Just in case you haven’t heard/seen/read enough about the Met’s new Ring cycle, those with American TV can take the whole thing in again on PBS this week. The fun starts with the documentary Wagner’s Dream [of the Planks of Doom] on Monday, September 9, and then actually starts with Rheingold on Tuesday. Do not adjust your television: it actually looks like that. James Levine and Fabio Luisi split conducting duties.

I wrote far too much about this thing when I saw it live, relive the magic here.

(A critic recently told me that he hopes he will never have to write another word about this cycle ever again. I have to agree.)
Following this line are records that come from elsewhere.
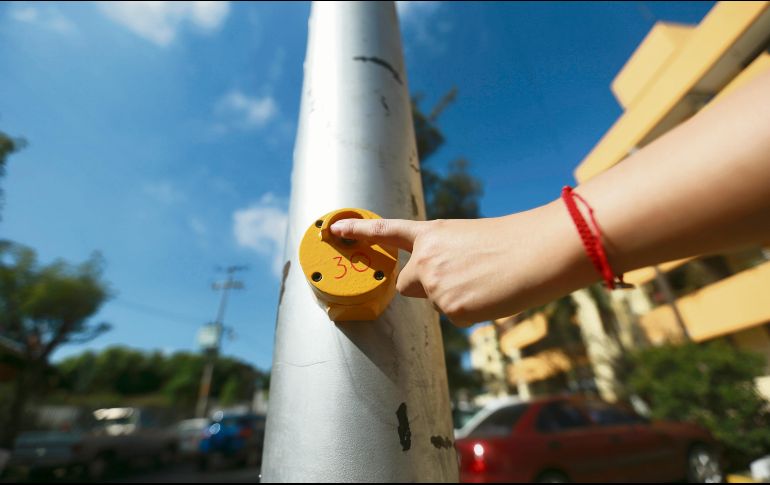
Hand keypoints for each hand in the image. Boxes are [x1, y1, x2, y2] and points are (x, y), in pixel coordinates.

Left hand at [330, 203, 591, 326]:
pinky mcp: (451, 309)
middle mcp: (426, 259)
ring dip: (459, 297)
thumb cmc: (514, 242)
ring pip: (438, 302)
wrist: (536, 253)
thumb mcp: (470, 239)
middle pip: (408, 284)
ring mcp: (436, 285)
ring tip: (489, 281)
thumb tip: (442, 283)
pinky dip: (474, 311)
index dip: (359, 232)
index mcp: (433, 234)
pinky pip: (457, 316)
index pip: (388, 232)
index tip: (334, 229)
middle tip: (461, 279)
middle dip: (424, 286)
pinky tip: (491, 295)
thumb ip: (446, 256)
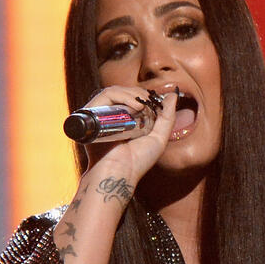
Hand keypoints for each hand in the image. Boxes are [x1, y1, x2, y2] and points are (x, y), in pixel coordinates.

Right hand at [80, 84, 179, 199]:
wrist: (121, 172)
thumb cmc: (138, 161)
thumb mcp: (159, 137)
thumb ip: (167, 116)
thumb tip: (173, 94)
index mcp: (124, 121)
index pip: (132, 98)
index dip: (145, 96)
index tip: (157, 101)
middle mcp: (110, 116)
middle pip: (123, 92)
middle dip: (140, 93)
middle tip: (150, 102)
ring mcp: (100, 114)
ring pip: (114, 91)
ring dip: (132, 94)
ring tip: (142, 106)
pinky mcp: (91, 114)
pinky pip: (106, 95)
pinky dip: (122, 95)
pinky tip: (135, 106)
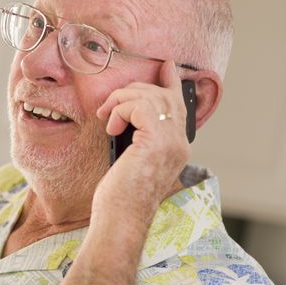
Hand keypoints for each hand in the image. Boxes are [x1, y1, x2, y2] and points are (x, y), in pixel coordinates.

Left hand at [94, 61, 190, 223]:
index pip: (179, 106)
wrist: (119, 219)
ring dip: (121, 100)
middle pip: (165, 96)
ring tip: (106, 117)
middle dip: (134, 91)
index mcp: (176, 148)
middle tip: (108, 105)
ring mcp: (171, 141)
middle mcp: (179, 143)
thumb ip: (137, 137)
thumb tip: (124, 115)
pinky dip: (120, 110)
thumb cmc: (119, 197)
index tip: (165, 65)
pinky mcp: (156, 140)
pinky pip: (139, 105)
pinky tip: (111, 125)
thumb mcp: (130, 160)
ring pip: (151, 96)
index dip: (171, 82)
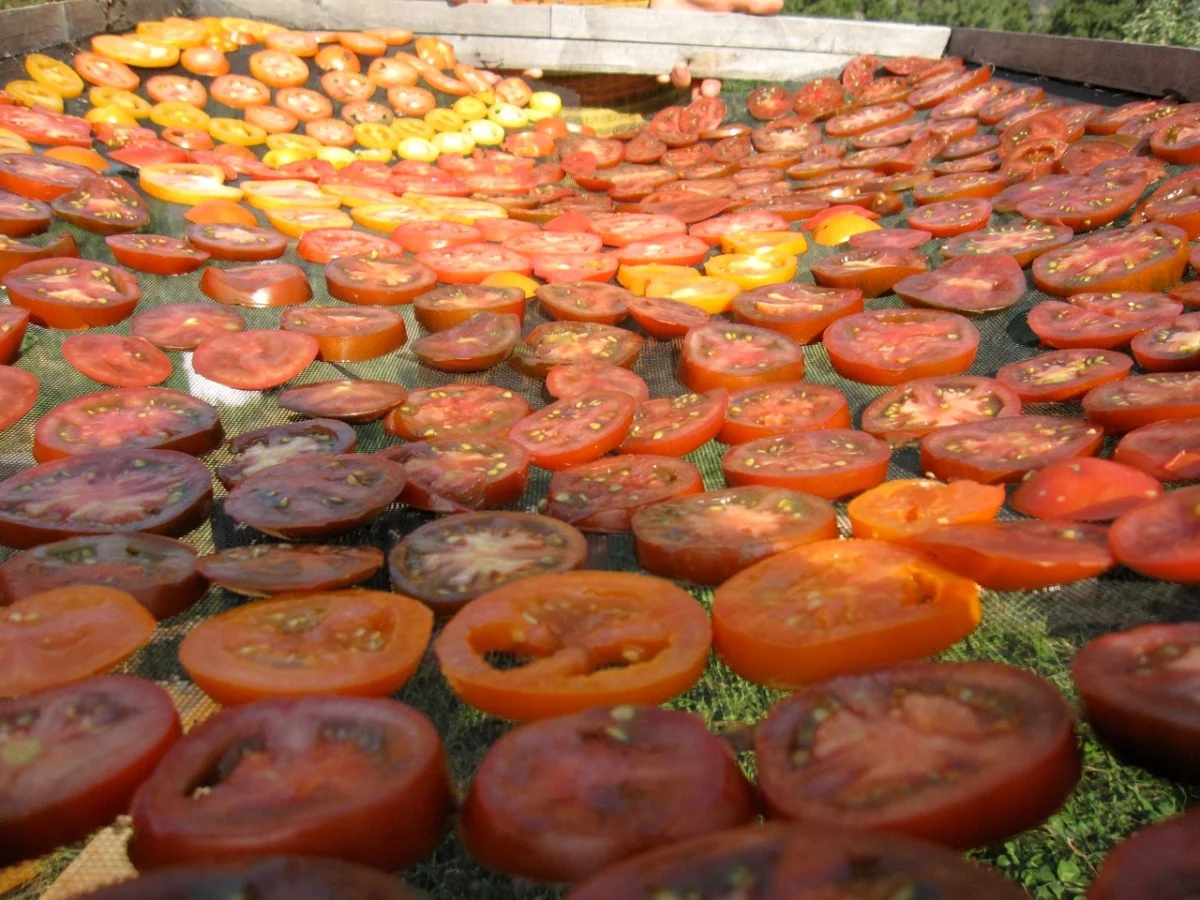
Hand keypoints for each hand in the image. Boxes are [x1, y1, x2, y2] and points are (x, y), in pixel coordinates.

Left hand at [651, 0, 781, 97]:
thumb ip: (750, 4)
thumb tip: (777, 4)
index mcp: (716, 52)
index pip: (717, 76)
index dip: (714, 86)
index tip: (712, 91)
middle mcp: (697, 57)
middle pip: (698, 84)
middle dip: (699, 92)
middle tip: (702, 93)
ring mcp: (677, 53)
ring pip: (678, 77)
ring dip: (680, 79)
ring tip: (681, 68)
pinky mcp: (660, 46)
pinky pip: (658, 65)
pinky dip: (661, 69)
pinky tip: (665, 67)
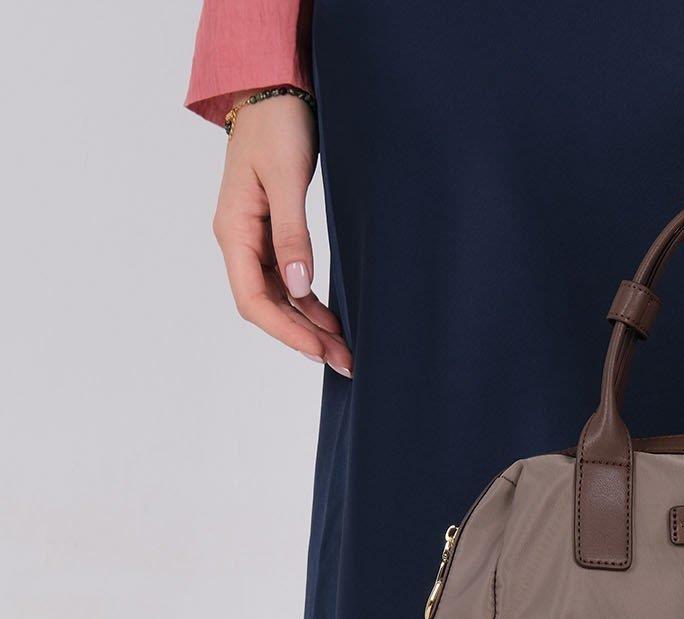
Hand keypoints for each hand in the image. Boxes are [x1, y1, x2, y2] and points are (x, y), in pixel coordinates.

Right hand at [212, 94, 351, 375]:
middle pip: (268, 306)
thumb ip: (292, 234)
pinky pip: (288, 280)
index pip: (254, 300)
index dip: (286, 331)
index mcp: (233, 230)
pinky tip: (331, 320)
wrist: (273, 86)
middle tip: (345, 361)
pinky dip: (309, 303)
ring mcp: (254, 238)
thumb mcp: (285, 178)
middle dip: (303, 337)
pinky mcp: (271, 232)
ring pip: (280, 297)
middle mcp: (239, 240)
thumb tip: (300, 287)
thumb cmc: (276, 124)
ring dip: (309, 325)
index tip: (319, 351)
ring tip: (343, 349)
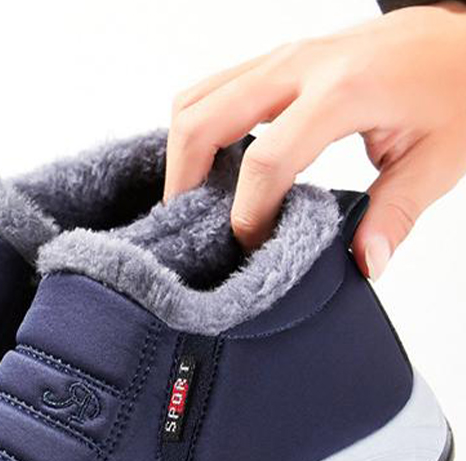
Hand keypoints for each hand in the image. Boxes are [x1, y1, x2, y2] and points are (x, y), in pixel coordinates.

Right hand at [165, 2, 465, 278]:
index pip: (266, 160)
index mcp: (344, 90)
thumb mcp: (440, 159)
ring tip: (195, 201)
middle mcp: (301, 65)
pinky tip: (212, 168)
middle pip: (204, 121)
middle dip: (185, 183)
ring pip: (195, 100)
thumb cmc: (454, 86)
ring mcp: (282, 57)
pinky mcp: (274, 60)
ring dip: (183, 154)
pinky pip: (211, 90)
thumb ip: (395, 215)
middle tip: (187, 226)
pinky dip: (196, 131)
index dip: (249, 214)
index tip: (254, 245)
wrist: (462, 37)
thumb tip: (364, 262)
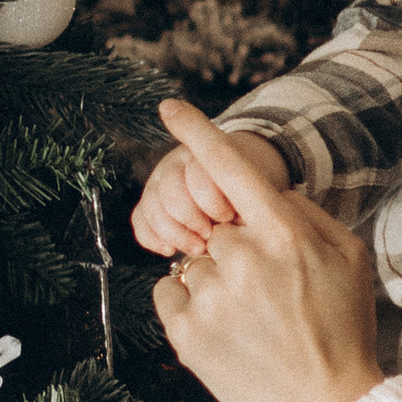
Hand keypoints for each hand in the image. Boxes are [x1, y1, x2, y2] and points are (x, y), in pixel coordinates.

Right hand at [131, 105, 285, 256]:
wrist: (243, 182)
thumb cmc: (256, 190)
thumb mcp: (262, 188)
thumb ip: (249, 200)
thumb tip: (232, 225)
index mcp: (209, 151)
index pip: (198, 174)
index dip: (213, 203)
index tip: (229, 217)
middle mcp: (179, 161)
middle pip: (170, 191)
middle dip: (191, 219)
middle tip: (211, 236)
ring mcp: (160, 179)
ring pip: (152, 205)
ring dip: (173, 233)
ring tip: (197, 247)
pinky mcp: (149, 202)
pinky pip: (140, 218)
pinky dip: (151, 238)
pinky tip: (169, 250)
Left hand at [149, 102, 383, 401]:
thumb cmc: (344, 329)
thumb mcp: (350, 257)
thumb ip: (307, 214)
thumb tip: (267, 192)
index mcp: (285, 233)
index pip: (232, 167)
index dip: (197, 132)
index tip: (168, 106)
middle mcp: (244, 258)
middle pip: (215, 228)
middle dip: (233, 250)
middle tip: (269, 293)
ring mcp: (212, 297)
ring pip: (193, 263)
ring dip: (214, 281)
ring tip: (253, 320)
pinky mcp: (187, 334)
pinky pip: (169, 294)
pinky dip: (189, 306)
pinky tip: (226, 331)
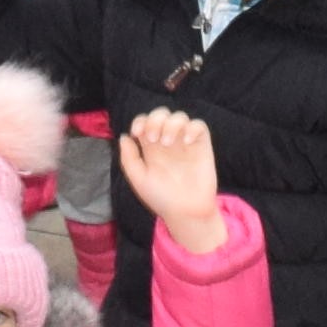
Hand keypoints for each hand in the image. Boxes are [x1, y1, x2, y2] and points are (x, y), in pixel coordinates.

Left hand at [111, 107, 224, 251]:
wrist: (185, 211)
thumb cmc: (161, 198)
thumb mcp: (139, 179)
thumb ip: (129, 158)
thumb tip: (124, 136)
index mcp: (151, 147)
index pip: (145, 122)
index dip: (140, 121)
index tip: (137, 133)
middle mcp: (168, 142)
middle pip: (162, 114)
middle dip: (155, 119)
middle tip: (152, 138)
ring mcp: (185, 143)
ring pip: (180, 117)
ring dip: (171, 124)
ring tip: (167, 142)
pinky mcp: (202, 146)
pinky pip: (199, 126)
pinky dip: (192, 128)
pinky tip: (186, 141)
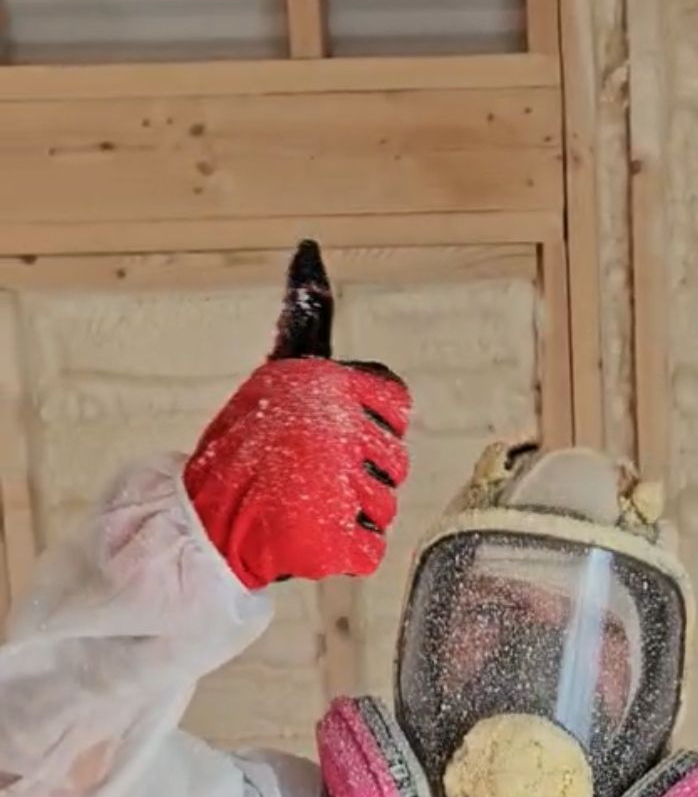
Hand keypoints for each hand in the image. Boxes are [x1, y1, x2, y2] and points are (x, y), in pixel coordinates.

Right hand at [183, 240, 410, 588]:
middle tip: (306, 474)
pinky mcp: (333, 541)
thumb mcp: (282, 366)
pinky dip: (342, 550)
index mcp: (333, 386)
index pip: (395, 406)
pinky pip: (367, 549)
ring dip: (350, 513)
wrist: (203, 518)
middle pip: (393, 461)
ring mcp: (338, 489)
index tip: (328, 432)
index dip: (370, 423)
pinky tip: (307, 535)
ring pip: (383, 506)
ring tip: (301, 504)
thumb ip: (308, 312)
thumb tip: (310, 246)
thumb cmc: (248, 441)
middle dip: (358, 474)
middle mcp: (339, 432)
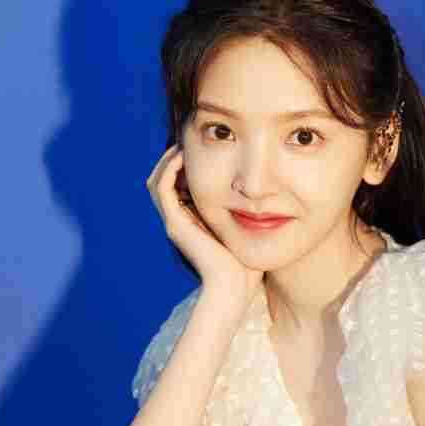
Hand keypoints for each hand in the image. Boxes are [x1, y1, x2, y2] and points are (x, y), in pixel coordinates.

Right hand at [146, 143, 263, 295]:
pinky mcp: (175, 225)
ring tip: (185, 141)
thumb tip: (266, 195)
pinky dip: (169, 169)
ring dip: (169, 158)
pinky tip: (184, 155)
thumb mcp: (248, 231)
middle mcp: (180, 221)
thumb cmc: (247, 266)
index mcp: (193, 222)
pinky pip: (162, 188)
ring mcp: (175, 223)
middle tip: (190, 137)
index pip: (181, 184)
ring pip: (158, 181)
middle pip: (165, 179)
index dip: (187, 163)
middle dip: (175, 156)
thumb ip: (249, 214)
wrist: (236, 289)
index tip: (205, 145)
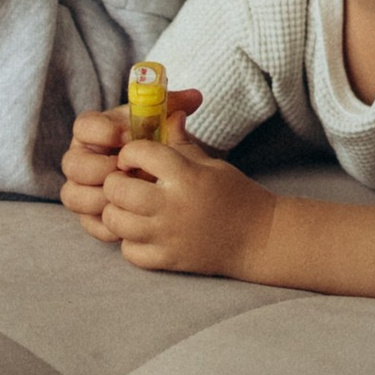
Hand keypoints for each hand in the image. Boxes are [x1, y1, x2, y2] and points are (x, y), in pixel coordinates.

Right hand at [61, 87, 205, 239]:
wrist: (163, 178)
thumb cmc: (158, 145)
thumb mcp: (164, 124)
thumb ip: (174, 107)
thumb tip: (195, 98)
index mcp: (95, 132)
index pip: (83, 126)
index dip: (102, 130)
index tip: (128, 135)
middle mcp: (82, 160)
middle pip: (73, 165)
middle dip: (100, 168)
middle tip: (127, 171)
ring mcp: (82, 189)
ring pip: (73, 196)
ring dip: (101, 197)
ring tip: (131, 196)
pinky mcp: (90, 216)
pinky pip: (89, 223)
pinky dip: (109, 224)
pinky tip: (134, 219)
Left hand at [64, 96, 260, 274]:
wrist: (260, 238)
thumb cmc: (236, 195)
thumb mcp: (211, 163)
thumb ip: (182, 143)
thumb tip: (169, 113)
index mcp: (187, 176)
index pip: (140, 153)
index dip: (131, 151)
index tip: (134, 156)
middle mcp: (173, 206)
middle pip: (117, 188)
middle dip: (115, 180)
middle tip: (125, 181)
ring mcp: (167, 236)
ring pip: (115, 220)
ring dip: (117, 210)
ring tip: (130, 206)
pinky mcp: (167, 260)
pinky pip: (128, 250)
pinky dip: (130, 240)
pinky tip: (142, 231)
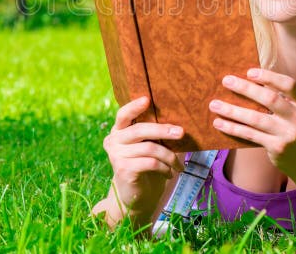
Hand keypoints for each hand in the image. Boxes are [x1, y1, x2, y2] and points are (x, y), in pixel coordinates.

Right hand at [100, 96, 184, 218]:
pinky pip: (151, 163)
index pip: (123, 115)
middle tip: (181, 132)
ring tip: (179, 165)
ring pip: (150, 148)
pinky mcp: (123, 170)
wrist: (136, 197)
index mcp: (119, 131)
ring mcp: (116, 156)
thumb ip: (154, 134)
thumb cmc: (146, 167)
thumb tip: (177, 122)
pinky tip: (169, 173)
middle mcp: (114, 141)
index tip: (147, 99)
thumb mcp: (148, 147)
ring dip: (169, 156)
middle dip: (163, 130)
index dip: (134, 106)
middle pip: (140, 130)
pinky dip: (164, 167)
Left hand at [209, 68, 295, 172]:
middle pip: (270, 99)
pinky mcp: (277, 147)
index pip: (288, 85)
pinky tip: (219, 122)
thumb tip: (246, 80)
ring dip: (232, 110)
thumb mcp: (294, 110)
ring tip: (214, 104)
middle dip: (246, 88)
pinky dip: (233, 128)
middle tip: (226, 80)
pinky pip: (250, 135)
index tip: (249, 72)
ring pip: (256, 119)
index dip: (269, 77)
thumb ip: (279, 97)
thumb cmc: (293, 126)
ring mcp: (288, 134)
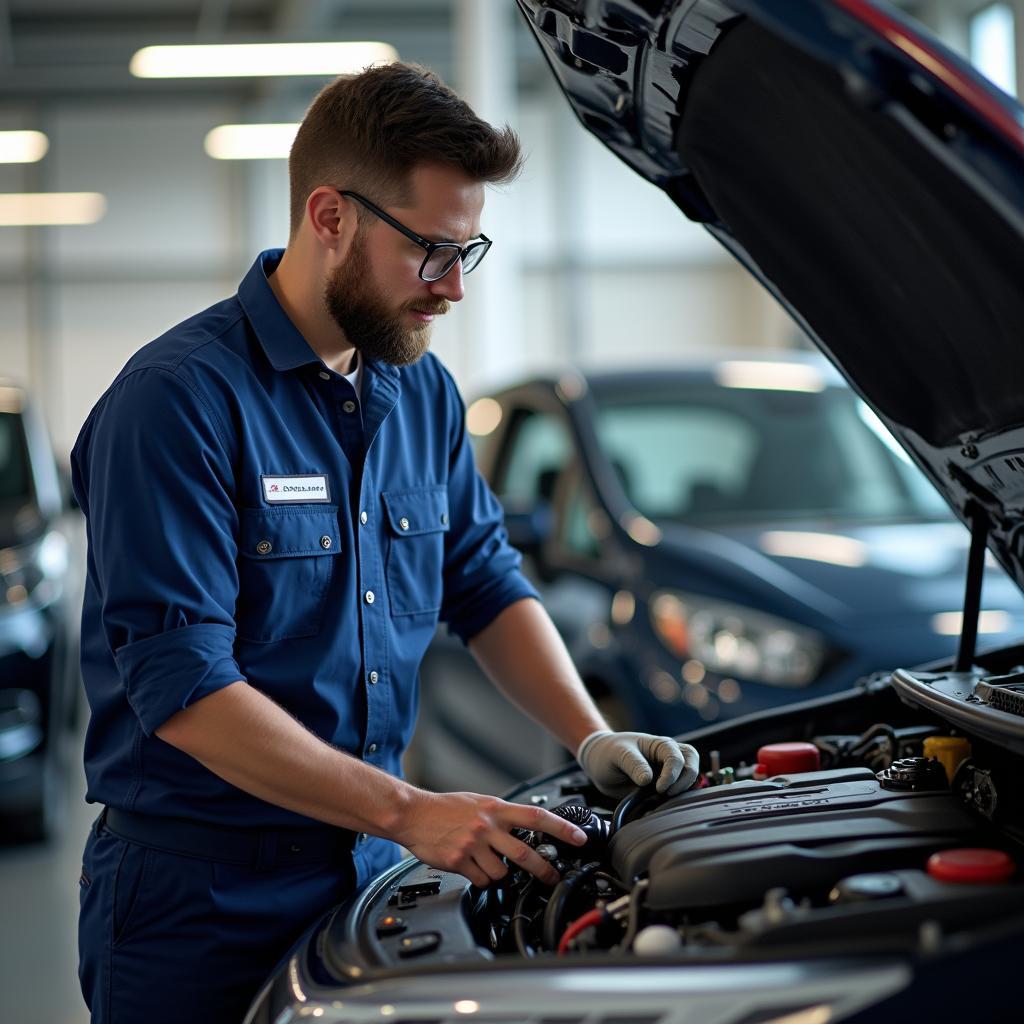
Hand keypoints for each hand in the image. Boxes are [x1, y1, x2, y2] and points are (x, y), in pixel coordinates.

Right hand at [394, 790, 587, 887]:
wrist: (413, 814)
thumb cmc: (446, 808)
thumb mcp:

If you’d like to see something more stimulating, consider the classic Boulez/Chéreau Ring, if you haven’t seen it. You might also consider Harry Kupfer and Daniel Barenboim’s excellent production, Kasper Holten’s intelligent Copenhagen Ring, or the spotty but frequently brilliant Stuttgart Ring, split between four directors (Peter Konwitschny’s Götterdämmerung in particular is unmissable). Unfortunately, last time I checked none of them were on Netflix. Try your local library, or if you’ve got the money some of these aren’t as expensive as you might think.

On your local YouTubes you can watch two fascinating documentaries on the Ring cycle that have nothing to do with Lepage. The below video contains both: the first concerns the Chéreau Ring, the second, Sing Faster, shows the staging of the Ring at the San Francisco Opera. Both are super awesome and feature excellent vintage hairdos.

Sorry about the lack of blogging. There hasn’t been much going on in New York, and I’ve been so busy with work I haven’t been creative about finding other things to write about. See you soon.